* _DOCUMENT EXCERPT_:
Some other generally useful tips include:
- Don’t be afraid to mark something as Beta and let people try it. Just make sure you generate detailed logs so you can track user interaction and get feedback about what works and what doesn’t.
- If you are upgrading an existing system, make sure you harness the information contained in the system logs, especially the query inputs and the clickthroughs on results.
- Focus groups and A/B testing (a certain number of users see one interface, while the rest see another) can be useful ways of determining what works best, so don’t be afraid to experiment.
At this point, it is useful to think about how users will interact with the system. On the input side, the main questions revolve around the query syntax to support and the options to allow. For example, some systems only allow simple keyword entries and phrases, while others allow full paragraphs or boolean logic. Options-wise, you may consider allowing users to restrict the results by collection, dates, locations or other features present in the content. You may also allow them to specify a sorting order.
On the output side, you will likely be returning a list of results sorted by relevance or some other criteria such as date. Additionally, things like facets, extractions, spelling suggestions, highlighting, related searches and other features can all add to the user experience. Remember, findability doesn’t always mean search, it often means navigating to the result as well. Tools like Solr and Lucene can provide sophisticated navigation capabilities as well.
There is obviously a lot more that could be said about understanding users. I would urge readers to dig more into the literature and also look at what successful sites have done with their search and see what can be used on your own site.

* _SUPPLIED INFORMATION_:
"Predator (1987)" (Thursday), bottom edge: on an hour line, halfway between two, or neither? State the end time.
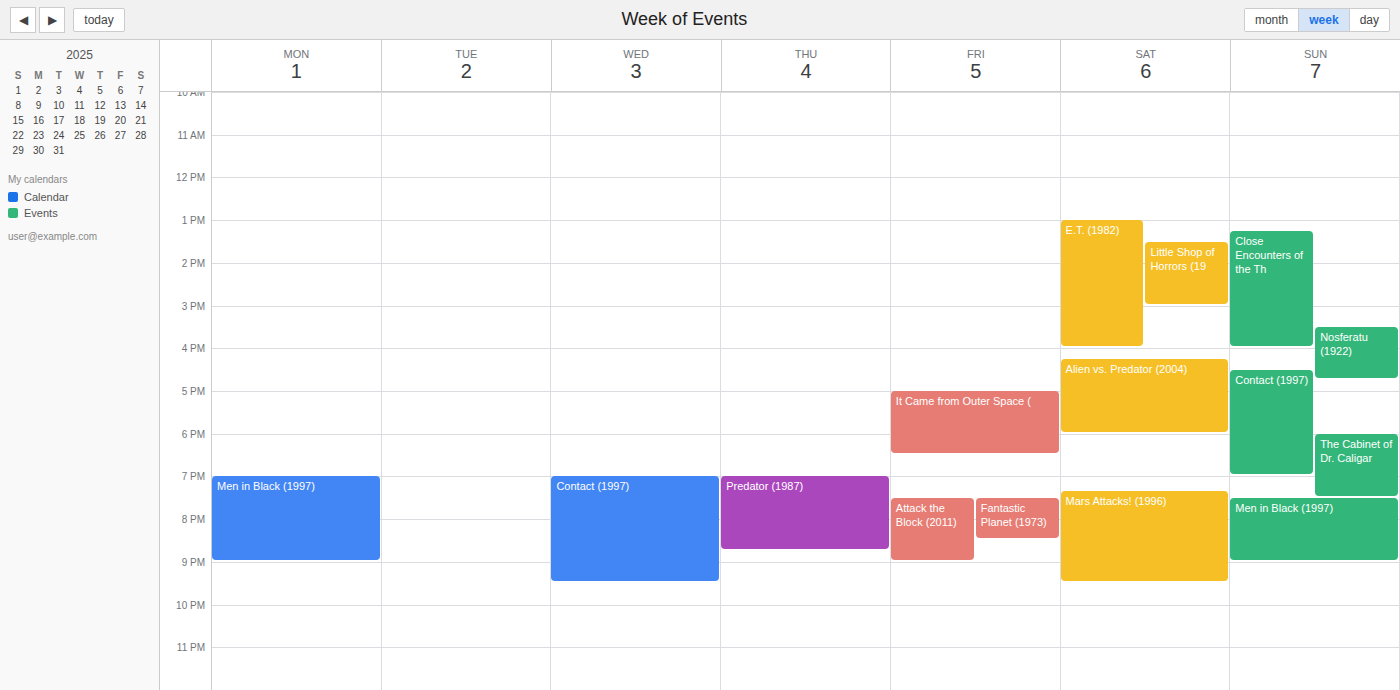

* _WRITTEN EXERCISE A_: Copy word for word the part of the search design text that begins at the words "- Focus groups" and stops after "a sorting order.".
* _WRITTEN EXERCISE B_: When upgrading an existing system, which information in the system logs does the search design text name as especially worth using?
The listing has nothing to do with what is asked here.

* _SOLUTION A_:
- Focus groups and A/B testing (a certain number of users see one interface, while the rest see another) can be useful ways of determining what works best, so don’t be afraid to experiment.
At this point, it is useful to think about how users will interact with the system. On the input side, the main questions revolve around the query syntax to support and the options to allow. For example, some systems only allow simple keyword entries and phrases, while others allow full paragraphs or boolean logic. Options-wise, you may consider allowing users to restrict the results by collection, dates, locations or other features present in the content. You may also allow them to specify a sorting order.

* _SOLUTION B_: The query inputs and the clickthroughs on results.